GIVEN PASSAGE =>

▬▬▬▬▬▬▬▬▬▬

Nauzenac and Ubaye were two French villages that were submerged by the artificial lakes created by water dams in the Dordogne Valley, and in the Alps of Haute Provence. From Nauzenac to Ubaye is a 611km walking performance project between the two submerged villages while listening to Armelle Faure’s oral archive The Dordogne River and Dams Project: 100 Witnesses Speak (Armelle Faure 2011-2015).
On June 13th 2015, I left the site of Nauzenac in the upper Dordogne valley with a heavy backpack and an Mp3 device, heading southeast to the site of Ubaye in the Alps of Haute Provence, where I arrived on July 22nd 2015.
The oral archives The Dordogne River and Dams Project: 100 Witnesses Speak (Faure 2011-2015) were created by French anthropologist Armelle Faure, with the support of the French Electricity Group (EDF), in collaboration with the departmental archivists of Cantal and Corrèze. After a career as a World Bank consultant, reporting on the social impact of great development projects in Asia and Africa, French anthropologist Armelle Faure returned to her country to find out how communities of the Higher Dordogne Valley, displaced between the 1940’s and 1980’s had been neglected and forgotten by local authorities and cultural institutions. In 2011, following the 60th anniversary of the Bort-les-Orgues dam, Faure initiated an oral archive aiming to recover the fading memory of the Dordogne valley where five water dams were built between 1932 and 1957, submerging villages, hamlets and farms, and displacing a total of 120 families (approximately 500 persons). During the four years of interviews, between 2011 and 2015, Faure has provoked encounters, discussions, and meetings with living witnesses that often became occasions for reunions with improvised music sessions and songs about the lost territories of the valley. The Dordogne River and Dams Project: 100 Witnesses Speak (Faure 2011-2015) were meant to revalorize the damming of the Higher Dordogne valley from the point of view of the remaining living witnesses. Among the 100 witnesses, we can hear members of the displaced community of Nauzenac, their descendants, persons who lived from the valley’s resources, dam engineers, builders, and also members of the French Resistance. A whole slice of history and other stories that seemed to have vanished under the waters of the great dams gradually resurface at the pace of the discussions.

▬▬▬▬▬▬▬▬▬▬

DATA RECORDS =>
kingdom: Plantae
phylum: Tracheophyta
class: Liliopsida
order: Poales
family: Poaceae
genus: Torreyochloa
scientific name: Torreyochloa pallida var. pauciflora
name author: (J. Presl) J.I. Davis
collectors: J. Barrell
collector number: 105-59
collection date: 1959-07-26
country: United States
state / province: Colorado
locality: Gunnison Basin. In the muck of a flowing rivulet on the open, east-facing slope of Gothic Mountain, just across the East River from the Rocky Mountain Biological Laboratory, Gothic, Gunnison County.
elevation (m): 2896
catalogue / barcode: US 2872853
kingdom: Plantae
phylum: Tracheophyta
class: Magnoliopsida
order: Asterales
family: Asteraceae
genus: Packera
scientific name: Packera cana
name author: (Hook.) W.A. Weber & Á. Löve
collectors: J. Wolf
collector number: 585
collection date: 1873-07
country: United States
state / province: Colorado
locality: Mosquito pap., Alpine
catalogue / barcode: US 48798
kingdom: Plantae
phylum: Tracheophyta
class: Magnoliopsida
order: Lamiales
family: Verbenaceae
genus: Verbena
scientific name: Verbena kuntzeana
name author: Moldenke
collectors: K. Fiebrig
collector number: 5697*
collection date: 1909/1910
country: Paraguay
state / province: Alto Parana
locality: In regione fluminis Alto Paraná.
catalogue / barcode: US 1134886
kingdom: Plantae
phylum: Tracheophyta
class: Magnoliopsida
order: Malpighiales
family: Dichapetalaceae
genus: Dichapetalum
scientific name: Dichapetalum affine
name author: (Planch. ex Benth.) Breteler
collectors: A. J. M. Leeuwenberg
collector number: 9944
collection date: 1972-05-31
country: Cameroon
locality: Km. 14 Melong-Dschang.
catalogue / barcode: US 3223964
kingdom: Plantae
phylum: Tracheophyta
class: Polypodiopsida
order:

▬▬▬▬▬▬▬▬▬▬

SET OF TASKS =>
A - Do the statements below agree with the passage on the Nauzenac-to-Ubaye walk? For each, answer yes or no and quote the exact words of the passage that decide it.
(i) The walking performance project between the two submerged villages covers 611 km.
(ii) Five water dams were built in the Dordogne valley between 1932 and 1957.
(iii) Faure carried out her interviews over six years.
B - How would you say this sentence from the passage on the Nauzenac-to-Ubaye walk in Spanish: "On June 13th 2015, I left the site of Nauzenac in the upper Dordogne valley with a heavy backpack and an Mp3 device, heading southeast to the site of Ubaye in the Alps of Haute Provence, where I arrived on July 22nd 2015."?

ANSWERS TO THE PROBLEMS =>
A -
(i) Yes: "a 611km walking performance project between the two submerged villages"
(ii) Yes: "where five water dams were built between 1932 and 1957"
(iii) No: "During the four years of interviews, between 2011 and 2015"

B - El 13 de junio de 2015 salí del sitio de Nauzenac, en el alto valle del Dordoña, con una mochila pesada y un dispositivo Mp3, en dirección sureste hacia el sitio de Ubaye, en los Alpes de Alta Provenza, adonde llegué el 22 de julio de 2015.